● The data:

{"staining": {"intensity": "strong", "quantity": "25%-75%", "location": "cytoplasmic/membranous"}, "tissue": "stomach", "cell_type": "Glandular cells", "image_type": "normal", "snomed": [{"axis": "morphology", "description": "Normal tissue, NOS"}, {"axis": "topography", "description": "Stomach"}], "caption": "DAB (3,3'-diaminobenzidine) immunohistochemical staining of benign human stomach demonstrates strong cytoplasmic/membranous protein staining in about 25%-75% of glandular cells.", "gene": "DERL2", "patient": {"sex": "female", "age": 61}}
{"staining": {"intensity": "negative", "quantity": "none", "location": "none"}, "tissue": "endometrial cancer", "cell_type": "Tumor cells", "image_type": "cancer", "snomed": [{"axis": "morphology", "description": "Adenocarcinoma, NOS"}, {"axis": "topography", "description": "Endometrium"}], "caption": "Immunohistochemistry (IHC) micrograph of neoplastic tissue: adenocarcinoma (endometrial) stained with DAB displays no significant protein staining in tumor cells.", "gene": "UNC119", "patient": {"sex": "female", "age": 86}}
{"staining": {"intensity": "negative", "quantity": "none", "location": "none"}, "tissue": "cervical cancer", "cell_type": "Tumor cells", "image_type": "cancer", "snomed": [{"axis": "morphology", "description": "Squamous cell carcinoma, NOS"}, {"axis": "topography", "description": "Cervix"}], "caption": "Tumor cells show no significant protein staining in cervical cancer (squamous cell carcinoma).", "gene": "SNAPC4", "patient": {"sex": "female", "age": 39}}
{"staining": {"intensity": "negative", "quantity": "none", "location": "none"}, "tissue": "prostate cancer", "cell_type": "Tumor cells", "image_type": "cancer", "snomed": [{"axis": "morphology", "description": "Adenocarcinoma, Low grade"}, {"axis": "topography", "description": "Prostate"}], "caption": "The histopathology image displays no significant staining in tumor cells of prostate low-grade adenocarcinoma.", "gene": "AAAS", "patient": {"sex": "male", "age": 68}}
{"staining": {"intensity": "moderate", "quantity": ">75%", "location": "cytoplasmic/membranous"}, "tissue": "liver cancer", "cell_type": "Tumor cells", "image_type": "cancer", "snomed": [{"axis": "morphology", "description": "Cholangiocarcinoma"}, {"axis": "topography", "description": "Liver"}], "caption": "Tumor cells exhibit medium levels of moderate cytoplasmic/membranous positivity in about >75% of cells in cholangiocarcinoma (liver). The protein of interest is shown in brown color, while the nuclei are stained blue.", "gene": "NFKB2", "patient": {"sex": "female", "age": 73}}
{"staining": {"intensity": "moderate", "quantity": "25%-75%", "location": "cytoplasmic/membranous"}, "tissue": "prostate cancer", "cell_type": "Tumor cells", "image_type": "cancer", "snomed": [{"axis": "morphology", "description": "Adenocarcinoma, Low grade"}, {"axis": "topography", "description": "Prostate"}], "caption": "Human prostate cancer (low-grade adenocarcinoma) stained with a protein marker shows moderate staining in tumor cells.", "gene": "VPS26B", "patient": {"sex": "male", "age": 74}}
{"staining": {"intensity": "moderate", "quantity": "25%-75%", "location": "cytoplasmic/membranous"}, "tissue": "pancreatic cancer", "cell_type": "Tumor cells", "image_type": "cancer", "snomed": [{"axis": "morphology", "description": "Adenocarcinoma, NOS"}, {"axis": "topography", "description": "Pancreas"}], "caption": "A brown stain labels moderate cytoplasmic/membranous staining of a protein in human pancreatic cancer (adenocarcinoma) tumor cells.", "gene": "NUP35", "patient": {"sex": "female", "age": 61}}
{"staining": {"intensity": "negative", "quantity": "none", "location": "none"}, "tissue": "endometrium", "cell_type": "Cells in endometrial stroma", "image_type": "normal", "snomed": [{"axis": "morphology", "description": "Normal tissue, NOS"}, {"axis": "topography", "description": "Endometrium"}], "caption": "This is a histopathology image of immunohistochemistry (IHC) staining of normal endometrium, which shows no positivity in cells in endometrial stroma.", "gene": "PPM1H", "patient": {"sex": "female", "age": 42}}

● Your goal: In the material above, which lines contain "normal"? Copy each of them.

● Response area:
{"staining": {"intensity": "strong", "quantity": "25%-75%", "location": "cytoplasmic/membranous"}, "tissue": "stomach", "cell_type": "Glandular cells", "image_type": "normal", "snomed": [{"axis": "morphology", "description": "Normal tissue, NOS"}, {"axis": "topography", "description": "Stomach"}], "caption": "DAB (3,3'-diaminobenzidine) immunohistochemical staining of benign human stomach demonstrates strong cytoplasmic/membranous protein staining in about 25%-75% of glandular cells.", "gene": "DERL2", "patient": {"sex": "female", "age": 61}}
{"staining": {"intensity": "negative", "quantity": "none", "location": "none"}, "tissue": "endometrium", "cell_type": "Cells in endometrial stroma", "image_type": "normal", "snomed": [{"axis": "morphology", "description": "Normal tissue, NOS"}, {"axis": "topography", "description": "Endometrium"}], "caption": "This is a histopathology image of immunohistochemistry (IHC) staining of normal endometrium, which shows no positivity in cells in endometrial stroma.", "gene": "PPM1H", "patient": {"sex": "female", "age": 42}}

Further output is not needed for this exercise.